* **DESCRIPTION OF THE TASK**: The listing below has to be output exactly as given, less its pictures.
▬▬▬
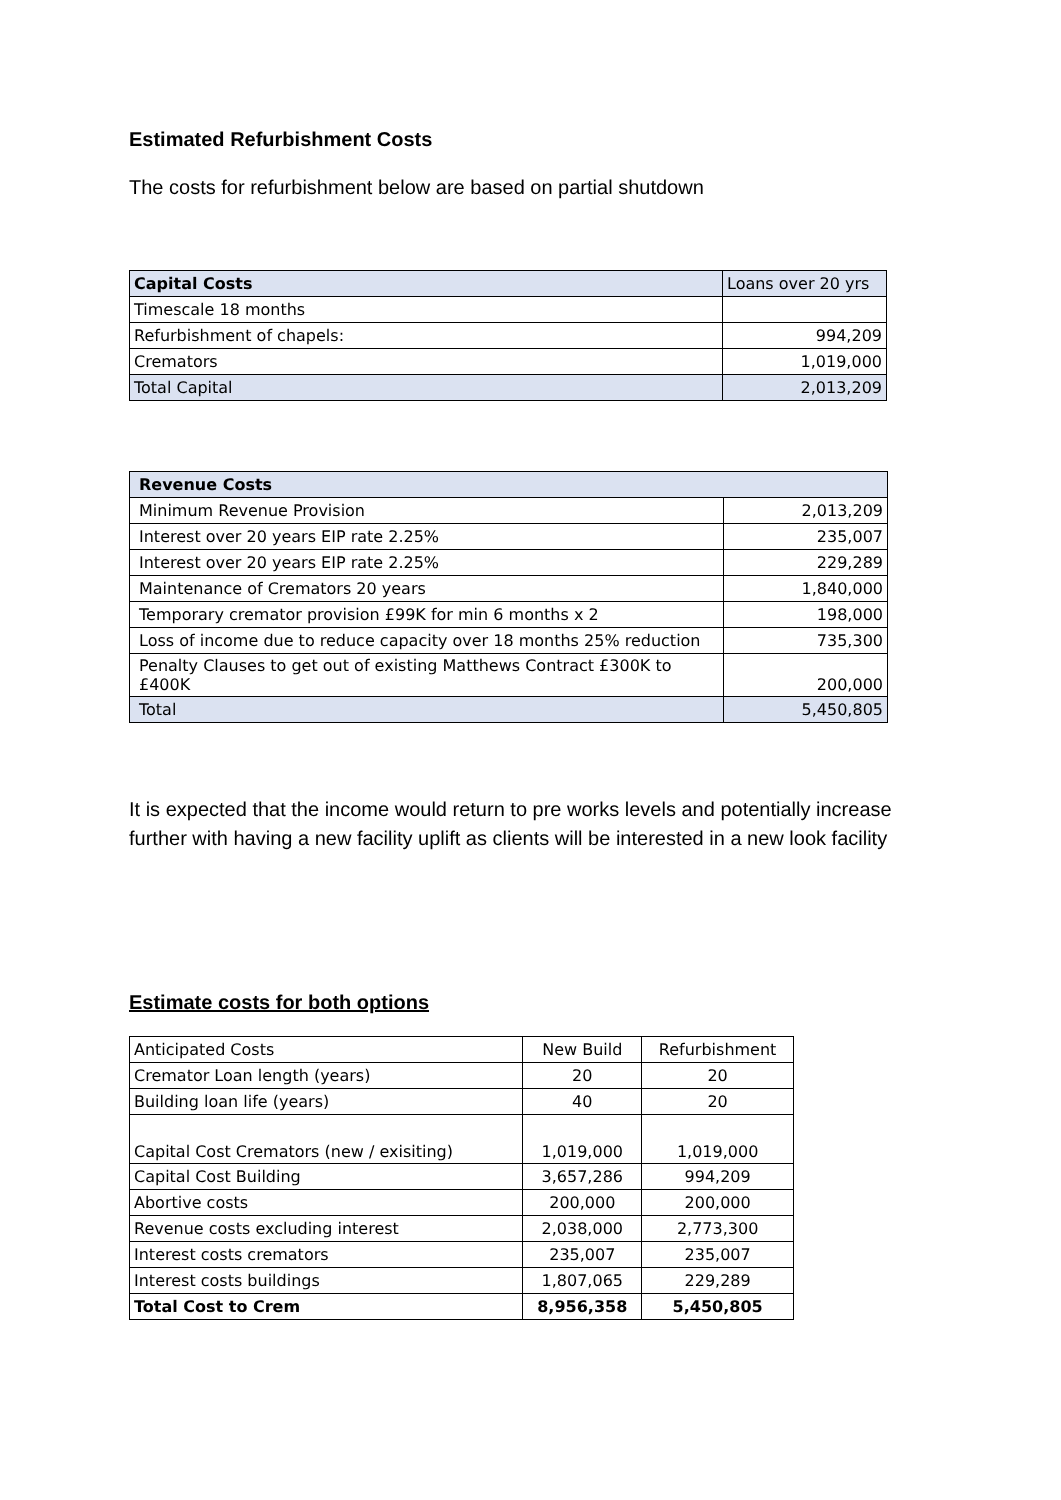Estimated Refurbishment Costs
The costs for refurbishment below are based on partial shutdown
| Capital Costs | Loans over 20 yrs |
| --- | --- |
| Timescale 18 months | |
| Refurbishment of chapels: | 994,209 |
| Cremators | 1,019,000 |
| Total Capital | 2,013,209 |
| Revenue Costs | |
| --- | --- |
| Minimum Revenue Provision | 2,013,209 |
| Interest over 20 years EIP rate 2.25% | 235,007 |
| Interest over 20 years EIP rate 2.25% | 229,289 |
| Maintenance of Cremators 20 years | 1,840,000 |
| Temporary cremator provision £99K for min 6 months x 2 | 198,000 |
| Loss of income due to reduce capacity over 18 months 25% reduction | 735,300 |
| Penalty Clauses to get out of existing Matthews Contract £300K to £400K | 200,000 |
| Total | 5,450,805 |
It is expected that the income would return to pre works levels and potentially increase further with having a new facility uplift as clients will be interested in a new look facility
Estimate costs for both options
| Anticipated Costs | New Build | Refurbishment |
| Cremator Loan length (years) | 20 | 20 |
| Building loan life (years) | 40 | 20 |
| Capital Cost Cremators (new / exisiting) | 1,019,000 | 1,019,000 |
| Capital Cost Building | 3,657,286 | 994,209 |
| Abortive costs | 200,000 | 200,000 |
| Revenue costs excluding interest | 2,038,000 | 2,773,300 |
| Interest costs cremators | 235,007 | 235,007 |
| Interest costs buildings | 1,807,065 | 229,289 |
| Total Cost to Crem | 8,956,358 | 5,450,805 |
▬▬▬
* **EXERCISE ANSWER**:
Estimated Refurbishment Costs
The costs for refurbishment below are based on partial shutdown
| Capital Costs | Loans over 20 yrs |
| --- | --- |
| Timescale 18 months | |
| Refurbishment of chapels: | 994,209 |
| Cremators | 1,019,000 |
| Total Capital | 2,013,209 |
| Revenue Costs | |
| --- | --- |
| Minimum Revenue Provision | 2,013,209 |
| Interest over 20 years EIP rate 2.25% | 235,007 |
| Interest over 20 years EIP rate 2.25% | 229,289 |
| Maintenance of Cremators 20 years | 1,840,000 |
| Temporary cremator provision £99K for min 6 months x 2 | 198,000 |
| Loss of income due to reduce capacity over 18 months 25% reduction | 735,300 |
| Penalty Clauses to get out of existing Matthews Contract £300K to £400K | 200,000 |
| Total | 5,450,805 |
It is expected that the income would return to pre works levels and potentially increase further with having a new facility uplift as clients will be interested in a new look facility
Estimate costs for both options
| Anticipated Costs | New Build | Refurbishment |
| Cremator Loan length (years) | 20 | 20 |
| Building loan life (years) | 40 | 20 |
| Capital Cost Cremators (new / exisiting) | 1,019,000 | 1,019,000 |
| Capital Cost Building | 3,657,286 | 994,209 |
| Abortive costs | 200,000 | 200,000 |
| Revenue costs excluding interest | 2,038,000 | 2,773,300 |
| Interest costs cremators | 235,007 | 235,007 |
| Interest costs buildings | 1,807,065 | 229,289 |
| Total Cost to Crem | 8,956,358 | 5,450,805 |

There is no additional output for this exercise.